In Amnesty International’s annual report on death sentences and executions, Egypt ranked 13th in the list of countries that executed the highest number of people in 2010, with 4 executions and 185 death sentences.
The report said Egypt executes inmates without giving a proper notice to their families and lawyers. However, Amnesty expects that democratic change in Egypt after the 25 January Revolution will lead to a decrease in its use of the death penalty.
The report said that in one case, a man, Atef Rohyum, was hanged despite evidence of his innocence.
According to the report, fewer death sentences and executions were reported in the Middle East and North Africa in 2010 compared to previous years. But Amnesty accuses the region of carrying out executions following unfair trials and for unworthy offenses such as drug-trafficking and adultery.
Amnesty is concerned that the instability in many Middle Eastern countries, especially Libya, Iran and Yemen, may lead to mass executions of political opponents, particularly because statistics show that these countries have witnessed a surge in executions since the start of anti-regime protests.

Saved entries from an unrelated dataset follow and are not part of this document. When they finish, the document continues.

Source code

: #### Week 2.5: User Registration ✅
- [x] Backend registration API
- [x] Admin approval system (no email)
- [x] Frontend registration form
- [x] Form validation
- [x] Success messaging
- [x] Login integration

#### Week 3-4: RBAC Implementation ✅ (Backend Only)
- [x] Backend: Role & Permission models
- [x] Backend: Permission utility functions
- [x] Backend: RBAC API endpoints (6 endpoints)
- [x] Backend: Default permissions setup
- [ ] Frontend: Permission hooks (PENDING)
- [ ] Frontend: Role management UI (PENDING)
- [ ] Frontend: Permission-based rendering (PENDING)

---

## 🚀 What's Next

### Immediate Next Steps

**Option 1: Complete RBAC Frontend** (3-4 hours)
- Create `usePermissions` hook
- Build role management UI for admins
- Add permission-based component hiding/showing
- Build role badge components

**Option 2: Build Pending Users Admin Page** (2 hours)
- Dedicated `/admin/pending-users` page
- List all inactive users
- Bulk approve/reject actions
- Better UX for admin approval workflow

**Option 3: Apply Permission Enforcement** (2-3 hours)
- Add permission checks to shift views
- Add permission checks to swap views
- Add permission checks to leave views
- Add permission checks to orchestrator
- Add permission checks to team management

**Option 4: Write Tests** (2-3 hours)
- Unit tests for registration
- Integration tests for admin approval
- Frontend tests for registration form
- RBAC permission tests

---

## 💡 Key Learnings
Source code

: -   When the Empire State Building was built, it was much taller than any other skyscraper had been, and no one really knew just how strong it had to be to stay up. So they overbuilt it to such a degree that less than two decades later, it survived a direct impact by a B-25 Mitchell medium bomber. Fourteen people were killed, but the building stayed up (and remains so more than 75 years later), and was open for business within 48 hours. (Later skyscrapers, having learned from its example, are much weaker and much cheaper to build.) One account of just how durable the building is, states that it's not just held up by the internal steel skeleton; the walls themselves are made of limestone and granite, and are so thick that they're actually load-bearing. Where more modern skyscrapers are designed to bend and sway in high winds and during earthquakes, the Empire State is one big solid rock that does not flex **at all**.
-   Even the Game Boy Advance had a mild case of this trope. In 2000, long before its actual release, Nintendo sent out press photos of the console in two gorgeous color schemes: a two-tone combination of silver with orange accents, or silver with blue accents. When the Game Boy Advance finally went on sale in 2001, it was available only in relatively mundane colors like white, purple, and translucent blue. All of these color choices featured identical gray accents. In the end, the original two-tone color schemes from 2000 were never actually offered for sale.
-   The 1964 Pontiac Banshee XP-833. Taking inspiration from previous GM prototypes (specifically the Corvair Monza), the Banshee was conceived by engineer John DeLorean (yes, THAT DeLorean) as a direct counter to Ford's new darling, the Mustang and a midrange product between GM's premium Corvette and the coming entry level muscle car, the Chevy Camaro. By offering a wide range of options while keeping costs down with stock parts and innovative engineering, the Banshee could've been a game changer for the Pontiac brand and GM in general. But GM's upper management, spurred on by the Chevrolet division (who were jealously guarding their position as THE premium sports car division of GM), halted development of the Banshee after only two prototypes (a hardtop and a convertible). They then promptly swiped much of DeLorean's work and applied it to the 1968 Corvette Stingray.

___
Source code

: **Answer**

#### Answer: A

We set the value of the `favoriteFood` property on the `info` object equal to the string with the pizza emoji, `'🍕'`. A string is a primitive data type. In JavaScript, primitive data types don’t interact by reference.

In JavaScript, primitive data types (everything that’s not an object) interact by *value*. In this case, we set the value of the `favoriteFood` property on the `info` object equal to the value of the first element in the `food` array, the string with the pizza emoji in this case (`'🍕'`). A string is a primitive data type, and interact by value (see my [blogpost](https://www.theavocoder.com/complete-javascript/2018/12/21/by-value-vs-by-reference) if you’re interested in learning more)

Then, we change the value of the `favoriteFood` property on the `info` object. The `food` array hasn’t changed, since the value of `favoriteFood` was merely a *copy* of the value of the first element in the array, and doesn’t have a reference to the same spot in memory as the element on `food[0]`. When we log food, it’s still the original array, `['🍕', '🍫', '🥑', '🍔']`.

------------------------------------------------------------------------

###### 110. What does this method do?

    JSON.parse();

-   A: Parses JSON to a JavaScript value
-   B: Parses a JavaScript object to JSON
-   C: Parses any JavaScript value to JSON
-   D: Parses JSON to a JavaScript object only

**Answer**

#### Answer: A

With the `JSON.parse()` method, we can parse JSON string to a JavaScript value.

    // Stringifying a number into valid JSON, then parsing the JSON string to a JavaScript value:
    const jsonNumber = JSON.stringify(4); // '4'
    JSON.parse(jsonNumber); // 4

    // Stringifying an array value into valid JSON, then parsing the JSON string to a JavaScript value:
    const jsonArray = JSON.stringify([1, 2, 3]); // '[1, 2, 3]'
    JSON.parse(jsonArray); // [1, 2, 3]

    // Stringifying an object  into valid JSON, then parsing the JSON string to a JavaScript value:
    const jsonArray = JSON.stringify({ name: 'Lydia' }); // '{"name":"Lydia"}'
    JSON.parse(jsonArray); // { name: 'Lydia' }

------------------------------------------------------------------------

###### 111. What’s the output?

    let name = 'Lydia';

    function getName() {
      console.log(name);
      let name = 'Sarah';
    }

According to the report, Egypt’s delegation stated during its Human Rights Council review in February that capital punishment is used in Egypt only for “very serious crimes” and that there has been a reduction in its use.
At the end of the review, Egypt accepted a recommendation to respect minimum standards relating to the use of dealth penalty but rejected a recommendation to suspend executions in preparation for abolishing the death sentence altogether.
According to Amnesty’s report, China executed more people in 2010 than the rest of the world put together. China is followed by Iran, North Korea, Yemen and the US as the counties that carried out the most executions in 2010.